The word that kept coming up, both in my head and in the literature about Warhol on display, was “obliterate”. Warhol is most famous in his work for obliterating lines between high and low art, commercial and artistic imagemaking, gender distinctions, class lines, etc. And making himself famous in the process. (Some of my favorite pieces in the museum were photo portraits he took of the people he hung out with, famous and not-so. His eye for capturing something very essential in his subject as a photographer is terribly underrated, or maybe just overshadowed my everything else he did and was.)
I had a music history teacher in college who compared some of Warhol’s silkscreens (especially the more violent ones, i.e. Hiroshima) to early minimalist music. By repeating and recasting one image eight or a dozen or more times, he mutes the extrinsic values or meanings of the object, much as a composer blunts the functional or theoretical meanings of a chord or scale by repeating it ad naseum. I don’t know if I completely buy that- I’m not big on reading too much ideology into an image, or a scale- but it’s interesting to think about when you’re looking at an image like “Twelve Elvises”, twelve purplish silkscreen images of Elvis pulling a gun in one of his westerns, some fuzzed up or abstracted more than others, set on a blank grey background. By pulling Elvis completely out of context, he look even more absurd (I always found Elvis absurd to begin with), but it asks you to take stock of your perception of Elvis, in a way that you never would if there were tumbleweeds, or a band behind him.

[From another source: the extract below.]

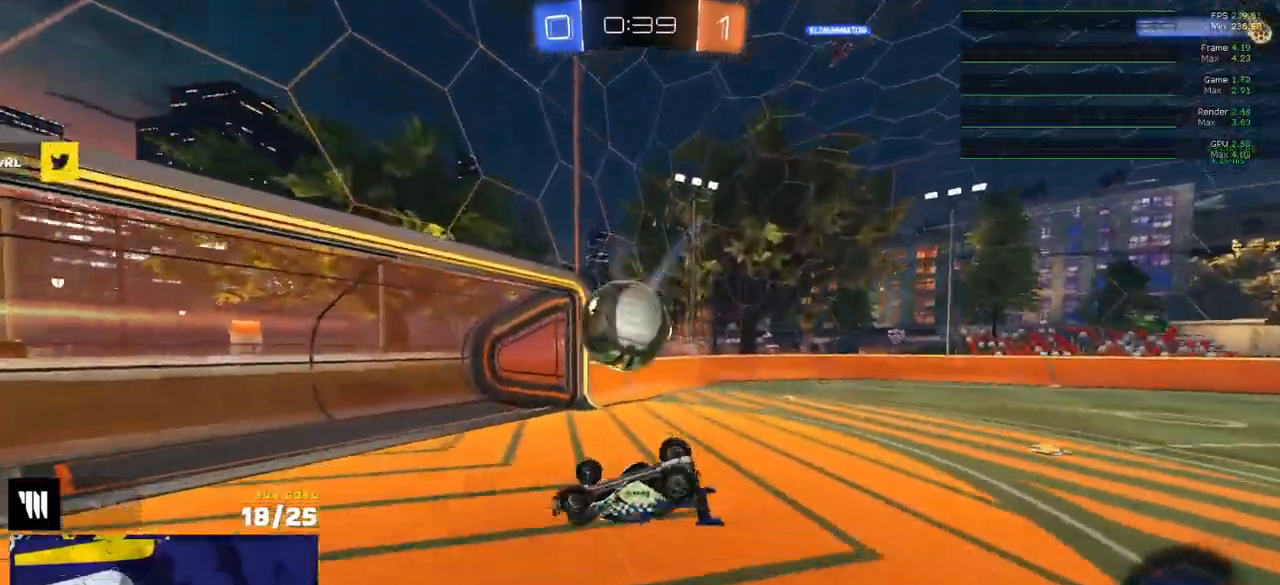
{"buttons": ["X", "R2"], "left_stick": "left", "right_stick": "center", "events": [[117, "left_stick", "left"], [183, "R2", "down"], [200, "L1", "down"], [200, "X", "down"], [250, "L1", "up"]]}
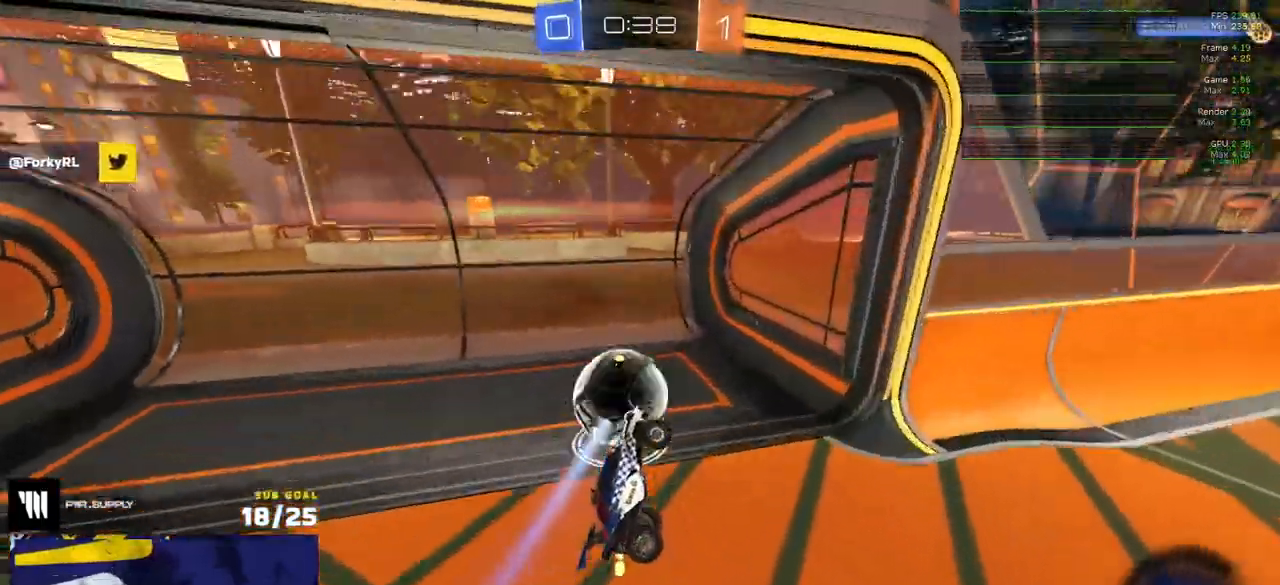
{"buttons": ["L1"], "left_stick": "right", "right_stick": "center", "events": [[83, "X", "up"], [167, "left_stick", "center"], [200, "Y", "down"], [283, "Y", "up"], [283, "left_stick", "up-right"], [333, "left_stick", "right"], [350, "R2", "up"], [383, "L1", "down"], [383, "SELECT", "down"], [500, "SELECT", "up"]]}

Always a useful notion, I think. (I also think Warhol would never talk this way, which makes me leery about writing this way)

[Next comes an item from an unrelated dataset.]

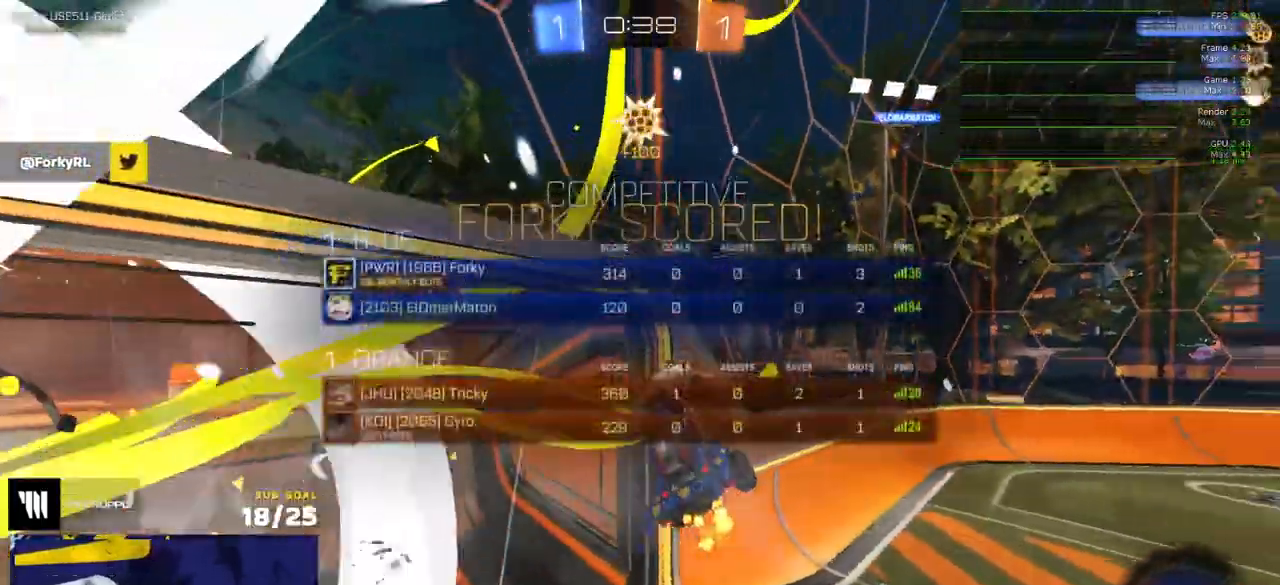
{"buttons": ["R2"], "left_stick": "up-right", "right_stick": "center", "events": [[17, "R2", "down"], [50, "L1", "up"], [50, "left_stick", "center"], [133, "left_stick", "up-right"], [200, "L3", "down"], [367, "Y", "down"], [417, "L3", "up"], [483, "Y", "up"]]}
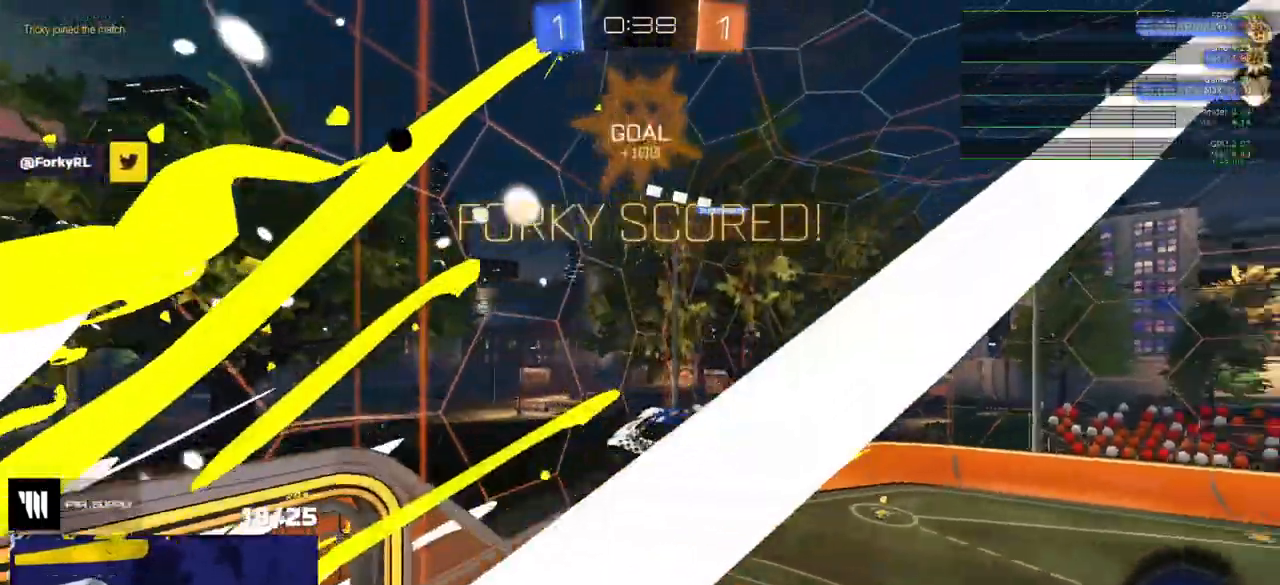
{"buttons": ["R2"], "left_stick": "up-right", "right_stick": "center", "events": [[267, "L1", "down"], [267, "left_stick", "up-left"], [417, "L1", "up"], [417, "left_stick", "up-right"]]}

Another unexpected find in the museum were original scores of songs Lou Reed wrote for the Velvet Underground. (I didn’t know that Warhol was an early advocate for them, “presenting” them at downtown clubs along with his films, pushing them toward the limelight.) Reed wrote the tunes, even the simplest, out on big pieces of manuscript paper, in ballpoint pen with phenomenally neat penmanship. I didn’t sing along as I looked at them, but even if I didn’t know the tune (and most of the time I didn’t) I could have. In all, more than worth the time and money if you’re ever, well, somehow in Pittsburgh.

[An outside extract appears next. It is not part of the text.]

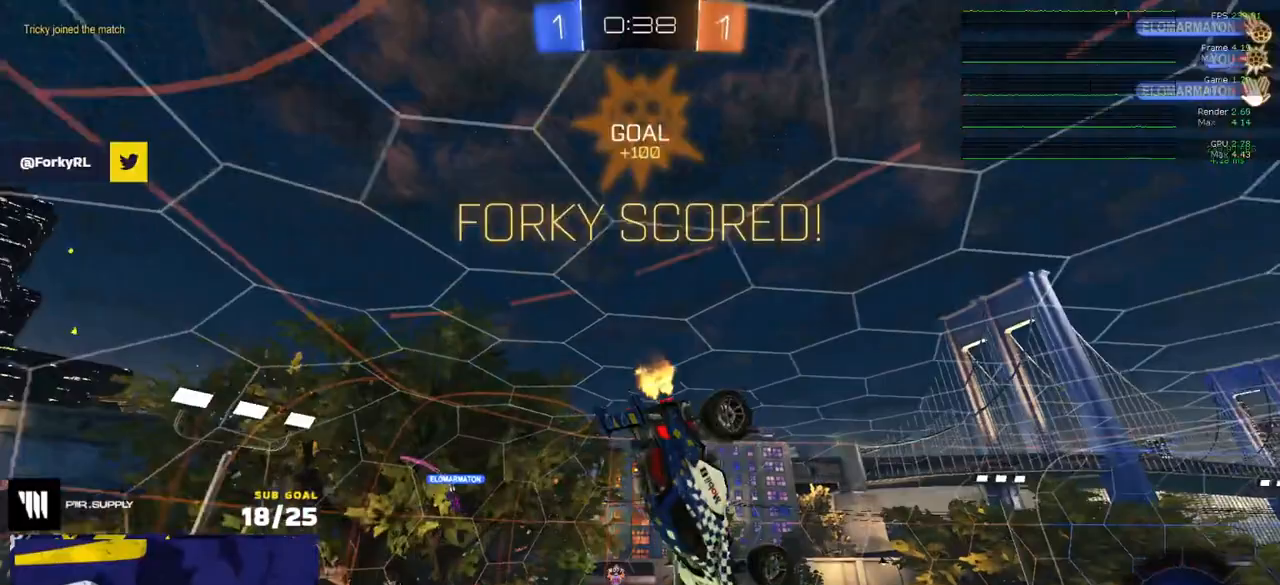
{"buttons": ["R2"], "left_stick": "down-left", "right_stick": "center", "events": [[50, "left_stick", "down-left"], [117, "left_stick", "center"], [167, "left_stick", "up-right"], [233, "left_stick", "center"], [400, "left_stick", "down-left"]]}
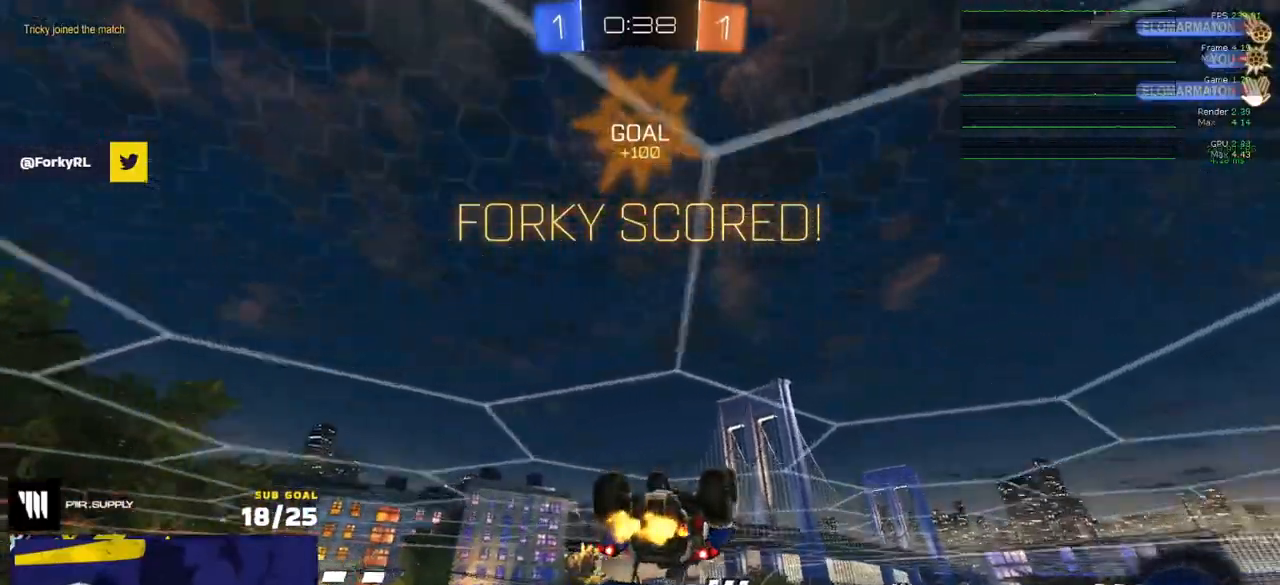
{"buttons": ["L1", "R2"], "left_stick": "up-right", "right_stick": "center", "events": [[167, "left_stick", "down"], [283, "A", "down"], [483, "A", "up"], [483, "L1", "down"], [483, "left_stick", "up-right"]]}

The Pirates game was another unexpected pleasure. The new stadium, which hosted this year’s All-Star Game, is a gem, intimate, well laid out, all the good adjectives we use about post-Camden Yards ballparks. People are friendly without meaning to be, something I’m not used to at all. The whole day cost me $25, including food and a decent beer, a mere fantasy in Boston. And the team, despite its horrible record, wasn’t bad. They won in 11 innings, using a combination of hit and runs, good defense, and even a suicide squeeze (the first one I’ve ever seen in person) to beat a rather hapless Cubs side. Nothing abstract about it; with three more decent arms, this team is competitive in the (I admit, rather pathetic) NL Central next year. And pigs will fly too.